● **Text**
╭──

ART / BILLY LEAHY

One of the key figures in conceptual art, Clodagh Emoe's new exhibition at the Temple Bar Gallery gives a heavy nod to the work of other artists while still remaining personal and original. By Billy Leahy Seminal mid-20th century French artist Yves Klein stated once how he wished his life was like his own “continuous note symphony of 1949 – without beginning and without an end”.
“I want to die, and want people to say of me,” he proclaimed shortly before suffering a fatal heart attack in 1962, “‘He has lived and therefore he lives'.” Clodagh Emoe, in her solo exhibition I Am Here Somewhere, currently running at the Temple Bar Gallery and Studios, certainly ensures Klein, or at least his influence, lives on. The Nice-born artist, regarded as one of the key figures of conceptual art, provides the basis to much of Emoe's attempts to toy with the impossibility of locating herself in the vastness of the universe.
In fact, one of the main pieces in I Am Here Somewhere directly references Klein, with Emoe wittily reworking the iconic Leap into the Void (1960) in her work The Change of Heart. While the original image depicts Klein throwing himself off a building and “into the void”, Emoe's shows her clinging on to the same building for dear life. The cleverly PhotoShop-ed work plays with Emoe's desire to surrender to the sublime and transcendental, while highlighting the weakness of the human condition when it comes to so doing.
Humour has always played a role in Emoe's work and as you read this, a 1960s hit by Serge Gainsbourg by the name of ‘Shu ba du ba loo ba', is probably looping incessantly, and without any notion of remorse, in the Temple Bar Gallery space. The quirky and irksome – especially when it kicks in on for the umpteenth time – tune provides the soundtrack to the minute-long video piece The End is in the Beginning. Gainsbourg's refrain of “Ça me rend fou”, which translates as “it makes me mad”, seems highly appropriate especially since Emoe's video footage, which documents her attempts to scale various walls, looks like it has been edited by Benny Hill on a sugar high.

╰──

● **Stored data**

╭──

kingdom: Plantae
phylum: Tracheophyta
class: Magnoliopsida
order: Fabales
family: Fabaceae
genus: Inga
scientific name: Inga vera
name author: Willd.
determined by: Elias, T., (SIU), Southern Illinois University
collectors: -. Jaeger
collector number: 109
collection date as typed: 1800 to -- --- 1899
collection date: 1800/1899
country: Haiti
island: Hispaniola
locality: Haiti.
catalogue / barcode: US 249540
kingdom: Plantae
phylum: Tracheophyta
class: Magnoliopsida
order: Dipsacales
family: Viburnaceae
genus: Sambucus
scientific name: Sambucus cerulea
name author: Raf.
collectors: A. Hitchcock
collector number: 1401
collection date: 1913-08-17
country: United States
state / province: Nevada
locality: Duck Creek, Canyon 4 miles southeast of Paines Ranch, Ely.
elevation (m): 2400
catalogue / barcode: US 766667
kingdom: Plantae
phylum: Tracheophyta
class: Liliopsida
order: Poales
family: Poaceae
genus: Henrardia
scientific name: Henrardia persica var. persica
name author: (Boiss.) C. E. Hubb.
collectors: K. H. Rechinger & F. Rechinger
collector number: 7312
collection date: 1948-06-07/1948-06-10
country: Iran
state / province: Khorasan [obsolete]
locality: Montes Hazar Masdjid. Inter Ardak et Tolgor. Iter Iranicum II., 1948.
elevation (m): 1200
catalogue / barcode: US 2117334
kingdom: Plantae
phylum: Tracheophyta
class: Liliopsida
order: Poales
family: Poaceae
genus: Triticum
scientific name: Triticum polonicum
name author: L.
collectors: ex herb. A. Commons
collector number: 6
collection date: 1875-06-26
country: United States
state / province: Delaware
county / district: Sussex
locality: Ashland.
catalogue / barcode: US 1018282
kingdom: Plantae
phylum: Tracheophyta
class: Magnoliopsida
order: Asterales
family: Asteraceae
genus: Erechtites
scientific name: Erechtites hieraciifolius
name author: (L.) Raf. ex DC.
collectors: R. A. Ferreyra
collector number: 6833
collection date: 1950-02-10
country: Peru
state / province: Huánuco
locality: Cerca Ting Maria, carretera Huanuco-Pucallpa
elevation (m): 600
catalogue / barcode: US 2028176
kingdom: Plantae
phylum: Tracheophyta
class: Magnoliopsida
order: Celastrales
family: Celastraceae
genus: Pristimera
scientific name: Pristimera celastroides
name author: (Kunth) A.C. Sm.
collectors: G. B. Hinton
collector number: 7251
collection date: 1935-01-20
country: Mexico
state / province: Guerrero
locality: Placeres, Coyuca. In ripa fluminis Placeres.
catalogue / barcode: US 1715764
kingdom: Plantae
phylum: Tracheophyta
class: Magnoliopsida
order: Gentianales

╰──

● **Work instructions**
From the exhibition review, extract the stretch from "In fact, one" through "to so doing.", word for word. The records are a separate set of material, unrelated to the review.

● **Worked answer**
In fact, one of the main pieces in I Am Here Somewhere directly references Klein, with Emoe wittily reworking the iconic Leap into the Void (1960) in her work The Change of Heart. While the original image depicts Klein throwing himself off a building and “into the void”, Emoe's shows her clinging on to the same building for dear life. The cleverly PhotoShop-ed work plays with Emoe's desire to surrender to the sublime and transcendental, while highlighting the weakness of the human condition when it comes to so doing.